**PROBLEM STATEMENT:** Starting with the line below that holds "DC’s Local Housing" and stopping after the line that holds "Funding Rose Significantly", transcribe the lines exactly, leaving out all pictures.

[Transcribed page contents]

↓

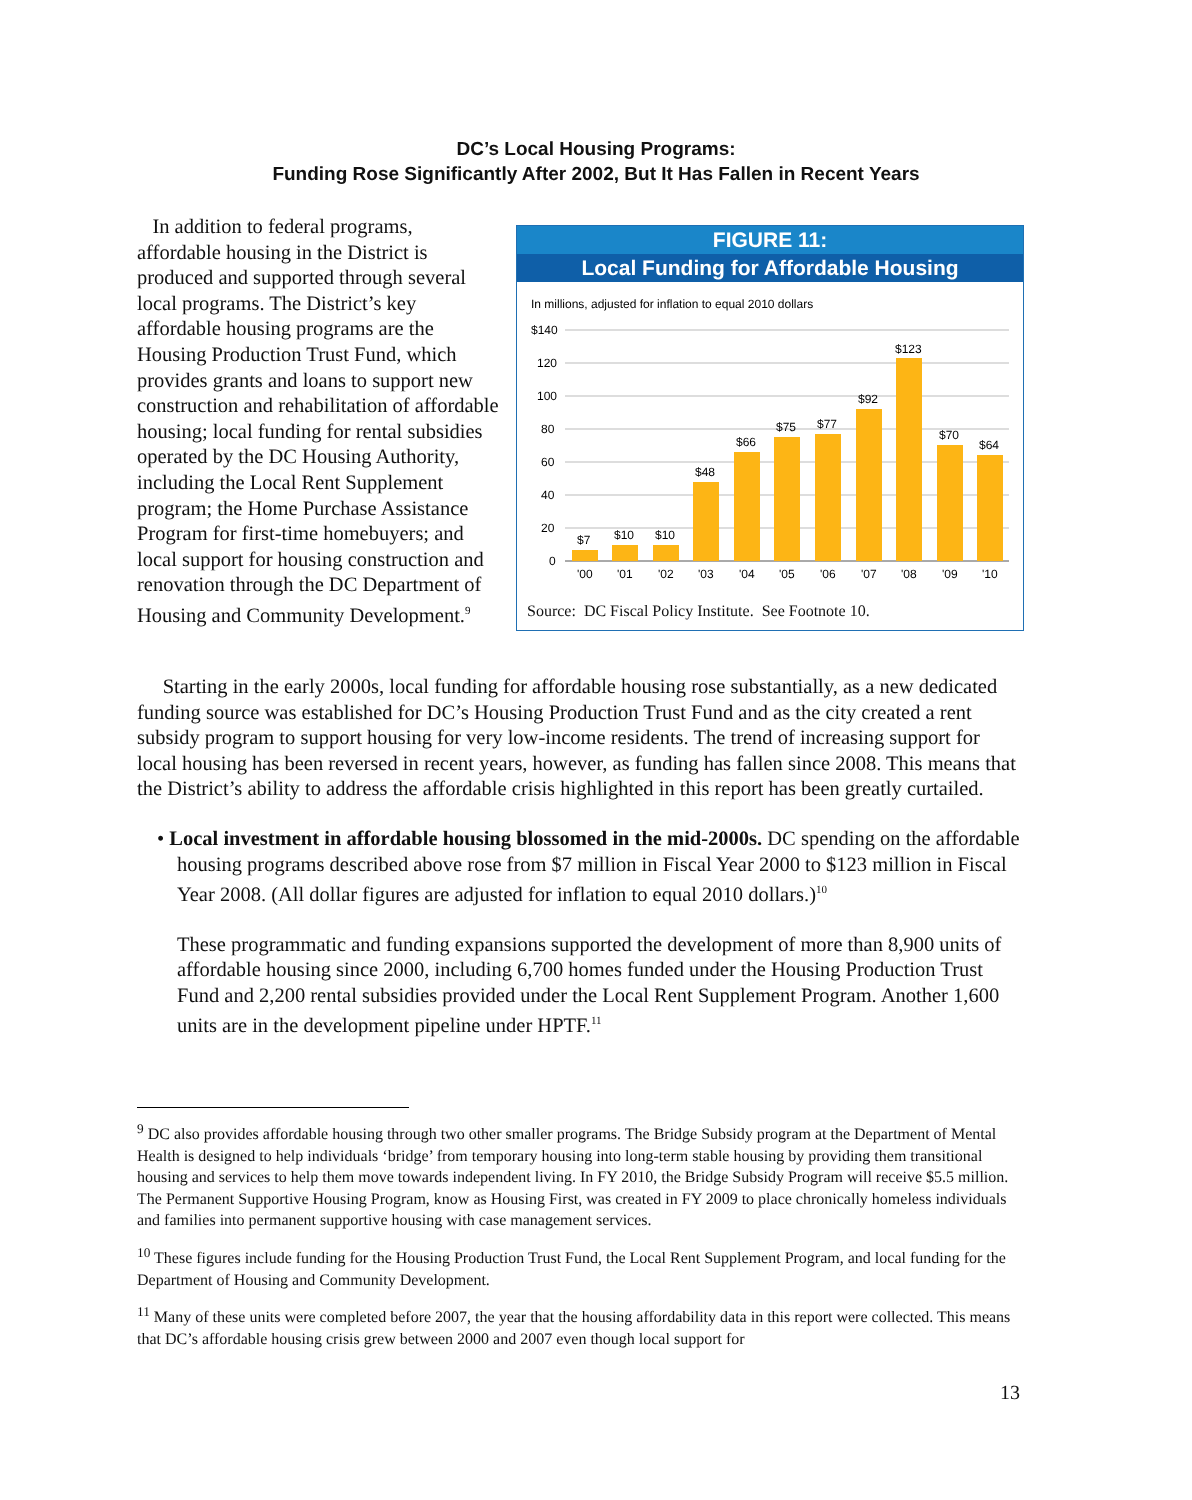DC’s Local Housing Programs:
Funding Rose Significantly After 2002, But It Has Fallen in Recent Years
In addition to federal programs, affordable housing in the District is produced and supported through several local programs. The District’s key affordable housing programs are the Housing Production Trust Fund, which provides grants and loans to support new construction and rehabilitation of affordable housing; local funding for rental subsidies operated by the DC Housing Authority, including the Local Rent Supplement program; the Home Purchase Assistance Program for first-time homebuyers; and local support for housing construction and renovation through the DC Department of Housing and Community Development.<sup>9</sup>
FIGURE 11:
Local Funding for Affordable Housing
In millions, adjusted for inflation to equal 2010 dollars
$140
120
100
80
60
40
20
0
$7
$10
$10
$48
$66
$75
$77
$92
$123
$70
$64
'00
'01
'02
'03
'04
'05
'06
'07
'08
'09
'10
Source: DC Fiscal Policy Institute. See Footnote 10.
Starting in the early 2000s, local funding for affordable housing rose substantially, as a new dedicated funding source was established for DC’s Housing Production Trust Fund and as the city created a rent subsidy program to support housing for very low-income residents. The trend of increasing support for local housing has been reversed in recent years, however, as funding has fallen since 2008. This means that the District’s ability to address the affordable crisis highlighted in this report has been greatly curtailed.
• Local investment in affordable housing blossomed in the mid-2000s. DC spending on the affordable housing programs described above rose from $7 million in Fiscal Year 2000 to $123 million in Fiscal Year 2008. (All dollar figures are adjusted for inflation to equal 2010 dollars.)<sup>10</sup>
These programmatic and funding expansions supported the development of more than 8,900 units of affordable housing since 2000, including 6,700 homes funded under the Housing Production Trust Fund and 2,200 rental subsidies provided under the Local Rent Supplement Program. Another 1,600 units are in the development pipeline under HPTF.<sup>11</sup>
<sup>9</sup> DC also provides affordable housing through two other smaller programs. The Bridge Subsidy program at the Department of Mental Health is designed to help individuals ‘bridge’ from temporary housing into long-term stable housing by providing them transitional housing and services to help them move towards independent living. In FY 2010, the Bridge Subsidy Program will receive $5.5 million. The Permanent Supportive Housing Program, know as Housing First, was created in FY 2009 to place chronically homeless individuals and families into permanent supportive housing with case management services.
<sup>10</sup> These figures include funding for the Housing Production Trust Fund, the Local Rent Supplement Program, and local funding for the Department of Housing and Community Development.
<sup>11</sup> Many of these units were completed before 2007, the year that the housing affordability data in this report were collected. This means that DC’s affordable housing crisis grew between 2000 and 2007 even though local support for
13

↑
↓

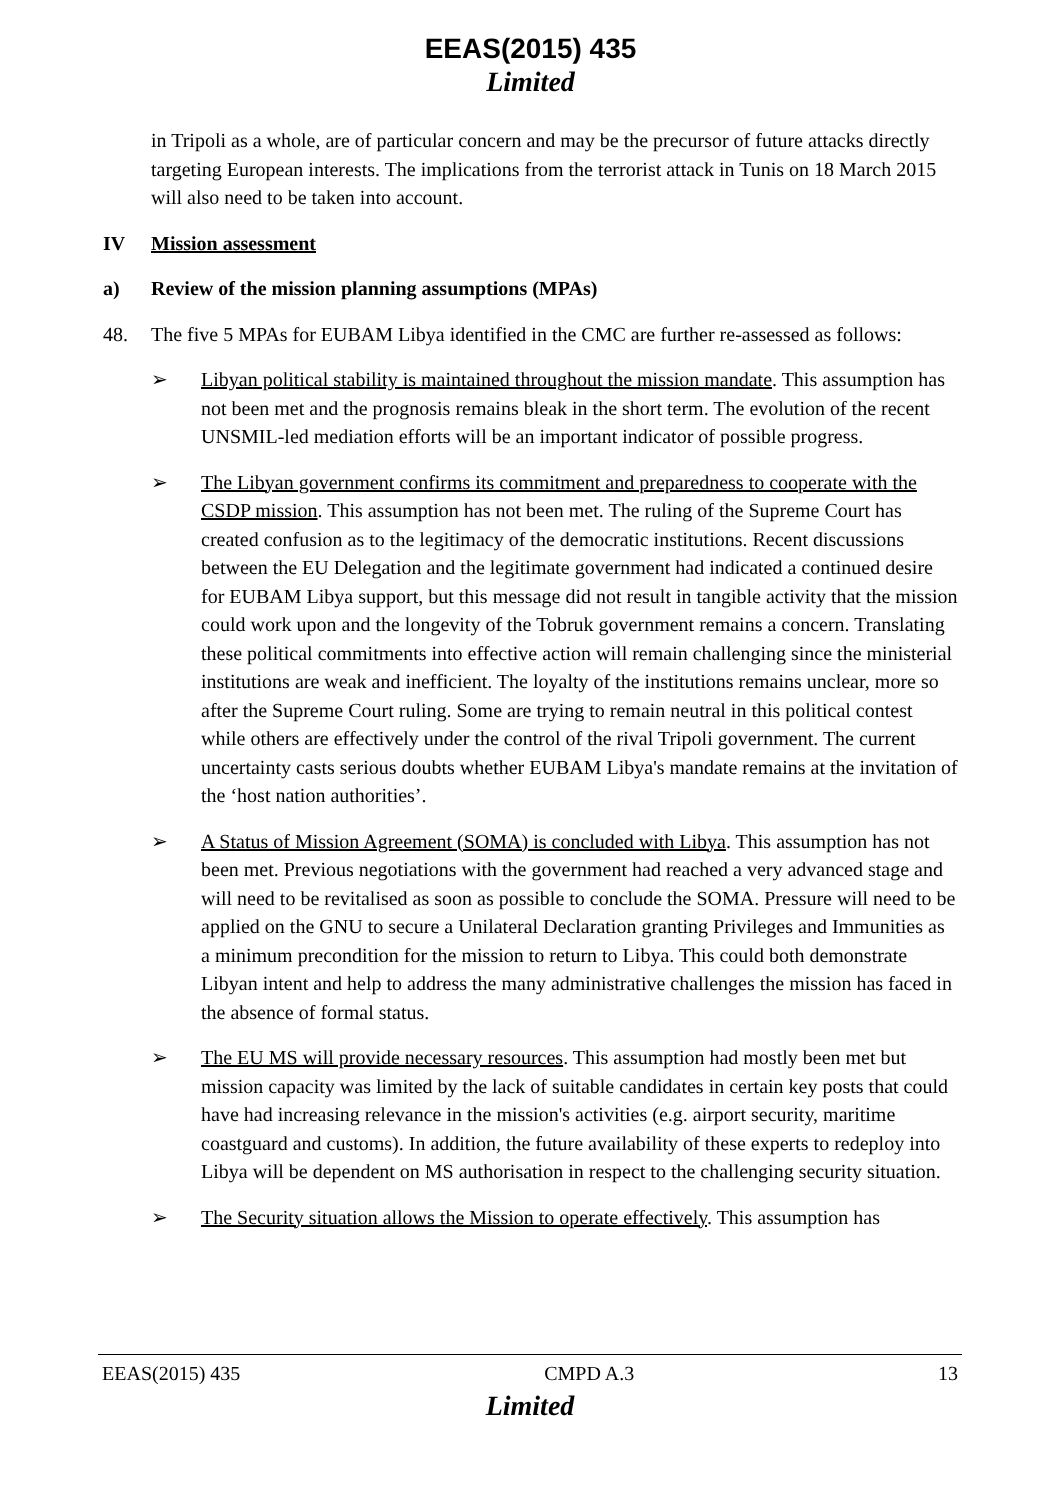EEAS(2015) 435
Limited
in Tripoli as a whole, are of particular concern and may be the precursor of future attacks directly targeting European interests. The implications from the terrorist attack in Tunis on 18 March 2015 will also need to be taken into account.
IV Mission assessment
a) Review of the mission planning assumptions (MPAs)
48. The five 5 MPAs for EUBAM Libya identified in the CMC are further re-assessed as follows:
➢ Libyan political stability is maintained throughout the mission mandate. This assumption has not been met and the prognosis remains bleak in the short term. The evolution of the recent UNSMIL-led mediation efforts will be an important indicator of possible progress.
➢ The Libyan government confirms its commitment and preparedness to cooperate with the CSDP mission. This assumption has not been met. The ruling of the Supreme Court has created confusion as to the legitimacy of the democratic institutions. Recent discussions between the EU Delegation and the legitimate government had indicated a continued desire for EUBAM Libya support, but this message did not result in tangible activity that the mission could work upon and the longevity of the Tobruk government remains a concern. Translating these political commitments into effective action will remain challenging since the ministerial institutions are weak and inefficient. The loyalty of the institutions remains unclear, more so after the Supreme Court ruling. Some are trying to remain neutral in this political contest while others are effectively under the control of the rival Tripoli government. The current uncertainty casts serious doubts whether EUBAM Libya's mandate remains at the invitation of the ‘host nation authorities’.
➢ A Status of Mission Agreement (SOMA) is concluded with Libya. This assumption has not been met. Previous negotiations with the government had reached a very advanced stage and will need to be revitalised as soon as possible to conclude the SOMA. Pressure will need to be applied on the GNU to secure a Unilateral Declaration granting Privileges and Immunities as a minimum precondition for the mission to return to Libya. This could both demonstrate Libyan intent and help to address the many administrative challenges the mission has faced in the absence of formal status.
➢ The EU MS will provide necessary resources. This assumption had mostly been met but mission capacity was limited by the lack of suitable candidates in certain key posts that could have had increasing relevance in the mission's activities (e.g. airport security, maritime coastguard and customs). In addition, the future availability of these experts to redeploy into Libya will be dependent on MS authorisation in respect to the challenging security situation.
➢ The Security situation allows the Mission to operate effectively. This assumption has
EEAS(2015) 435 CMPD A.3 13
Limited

↑

**ANSWER TO THIS PROBLEM:**
DC’s Local Housing Programs:
Funding Rose Significantly After 2002, But It Has Fallen in Recent Years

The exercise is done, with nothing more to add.